DE OPDRACHT:
Identificeer in de rijen hieronder elke regel waarin de tekenreeks "Rose" voorkomt, en kopieer elk van die regels.

━━ DATASETRIJEN ━━

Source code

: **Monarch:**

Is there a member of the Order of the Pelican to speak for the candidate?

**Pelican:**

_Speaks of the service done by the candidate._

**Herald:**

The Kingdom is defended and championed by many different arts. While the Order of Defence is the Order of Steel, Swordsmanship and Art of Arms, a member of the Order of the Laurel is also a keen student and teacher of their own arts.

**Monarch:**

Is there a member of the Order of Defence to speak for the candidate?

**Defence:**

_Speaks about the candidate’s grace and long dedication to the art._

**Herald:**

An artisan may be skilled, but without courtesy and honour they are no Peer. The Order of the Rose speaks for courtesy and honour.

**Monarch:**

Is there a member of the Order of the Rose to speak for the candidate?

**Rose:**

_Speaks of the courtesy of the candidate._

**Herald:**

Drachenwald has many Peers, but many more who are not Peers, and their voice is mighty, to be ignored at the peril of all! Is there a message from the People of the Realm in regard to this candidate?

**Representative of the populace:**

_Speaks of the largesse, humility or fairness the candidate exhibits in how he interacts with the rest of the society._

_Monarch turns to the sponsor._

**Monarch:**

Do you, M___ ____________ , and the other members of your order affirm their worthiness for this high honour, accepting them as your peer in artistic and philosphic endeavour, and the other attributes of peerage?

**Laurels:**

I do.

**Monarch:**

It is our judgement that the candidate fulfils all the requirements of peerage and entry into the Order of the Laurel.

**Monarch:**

━━━

RESULTAAT:
An artisan may be skilled, but without courtesy and honour they are no Peer. The Order of the Rose speaks for courtesy and honour.
Is there a member of the Order of the Rose to speak for the candidate?
**Rose:**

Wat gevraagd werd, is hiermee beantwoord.